Trying to understand why a certain matrix derivative is sparse I'm having a hard time understanding matrice derivatives with respect to derivatives, and came upon the following exercise which I am not sure how to solve.
Let there be matrices ${\bf X} \in \Bbb R^{64 \times 1024}$ and ${\bf W} \in \Bbb R^{512 \times 1024}$. Let ${\bf Y} := {\bf X} {\bf W}^\top$. I am interested in understanding the derivative $\frac{\partial {\bf Y}}{\partial {\bf X}}$.

*

*Am I correct in saying that its shape is $64 \times 1024 \times 1024 \times 512$?


*It is stated in a textbook with a similar exercise that it is sparse, but I can't figure out why or which elements.
 A: Welcome to MSE :D
Simple way to deal with derivatives involving matrix multiplications is to view it via the summation form
$$
Y=XW^T\\
Y_{ij}=\sum_k^{1024}X_{ik}W_{jk}
$$
So what you mean by $\partial Y/\partial X$ is this 4d "tensor"
$$
\frac{\partial Y_{ij}}{\partial X_{kl}}
$$
The exact shape Depend on your convention of formulating these matrix derivatives. If the indices are ijkl then your shap shall be $(64,512,64,1024)$. I think your shape is wrong.

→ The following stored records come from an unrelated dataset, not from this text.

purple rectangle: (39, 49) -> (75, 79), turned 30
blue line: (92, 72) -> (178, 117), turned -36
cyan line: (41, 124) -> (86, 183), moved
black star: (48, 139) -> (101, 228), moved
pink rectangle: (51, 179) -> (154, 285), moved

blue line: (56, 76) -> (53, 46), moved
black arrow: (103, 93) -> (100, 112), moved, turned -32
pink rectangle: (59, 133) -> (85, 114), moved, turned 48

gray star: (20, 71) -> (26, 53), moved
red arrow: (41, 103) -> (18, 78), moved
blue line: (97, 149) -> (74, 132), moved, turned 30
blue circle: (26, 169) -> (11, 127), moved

To evaluate this tensor, just look at the summation formula
$$
\frac{\partial Y_{ij}}{\partial X_{kl}}=\frac{\partial\sum_m^{1024}X_{im}W_{jm}}{\partial X_{kl}}\\
=\sum_m^{1024}W_{jm}\frac{\partial X_{im}}{\partial X_{kl} }\\
=\sum_m^{1024}W_{jm}\delta_{ik}\delta_{ml}\\
=W_{jl}\delta_{ik}
$$
Kronecker Delta function in which if $a=b$ $\delta_{ab}=1$, else $\delta_{ab}=0$ .
Given so many $0$, the target tensor is sparse.

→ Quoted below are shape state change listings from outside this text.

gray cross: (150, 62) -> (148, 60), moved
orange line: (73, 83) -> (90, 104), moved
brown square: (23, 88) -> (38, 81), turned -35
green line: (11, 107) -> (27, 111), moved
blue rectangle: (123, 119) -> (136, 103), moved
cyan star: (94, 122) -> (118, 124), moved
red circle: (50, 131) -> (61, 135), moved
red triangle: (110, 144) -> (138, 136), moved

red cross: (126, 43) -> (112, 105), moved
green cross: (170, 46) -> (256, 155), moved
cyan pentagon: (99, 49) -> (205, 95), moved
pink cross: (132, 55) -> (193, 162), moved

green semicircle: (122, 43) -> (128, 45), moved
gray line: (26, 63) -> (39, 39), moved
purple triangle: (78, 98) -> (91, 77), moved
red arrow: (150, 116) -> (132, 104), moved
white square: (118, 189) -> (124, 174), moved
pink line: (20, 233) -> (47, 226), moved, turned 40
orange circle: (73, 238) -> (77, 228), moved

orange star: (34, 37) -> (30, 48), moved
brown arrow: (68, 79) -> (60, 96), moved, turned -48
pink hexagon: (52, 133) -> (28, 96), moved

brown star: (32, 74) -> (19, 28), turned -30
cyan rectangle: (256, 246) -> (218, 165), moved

A: There are multiple conventions: Let's say $X \in \mathbb R^{a \times b}$ and $W \in \mathbb R^{c \times d}$ for clarity.

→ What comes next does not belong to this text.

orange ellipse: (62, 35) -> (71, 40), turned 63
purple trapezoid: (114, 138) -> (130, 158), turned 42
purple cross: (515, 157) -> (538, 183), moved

When you write $\frac{\partial Y}{\partial X}$ then we usually mean the object containing the derivativs of all $Y_{ij}$ with respect to all $X_{kl}$, in which case for every tuple $(i,j,k,l)$ we get a scalar
$$\frac{\partial Y_{ij}}{\partial X_{kl}}$$
Even for vector-by-vector derivatives there are already two conventions (see https://en.wikipedia.org/wiki/Matrix_calculus#Layout_conventions) on how to lay them out, and I think for matrix-by-matrix derivatives there really aren't any widespread conventions, so we just usually deal with indices. So in that sense it certainly makes sense to say it has a shape of $(a,b,c,d)$ or a permutation thereof, as long as it is consistent with the use of your indices.
Regarding the sparseness: Consider an entry of first row of $X$, that is $X_{1l}$ ($k=1$). After the matrix multiplication in $Y$ this value only appears in the first row of $Y$, that is in the values of $Y_{1j}$ ($i=1$). So we can already say that
$$\frac{\partial Y_{ij}}{\partial X_{kl}} = 0 \quad \forall k \neq i$$
This is the sense in which this derivative is sparse.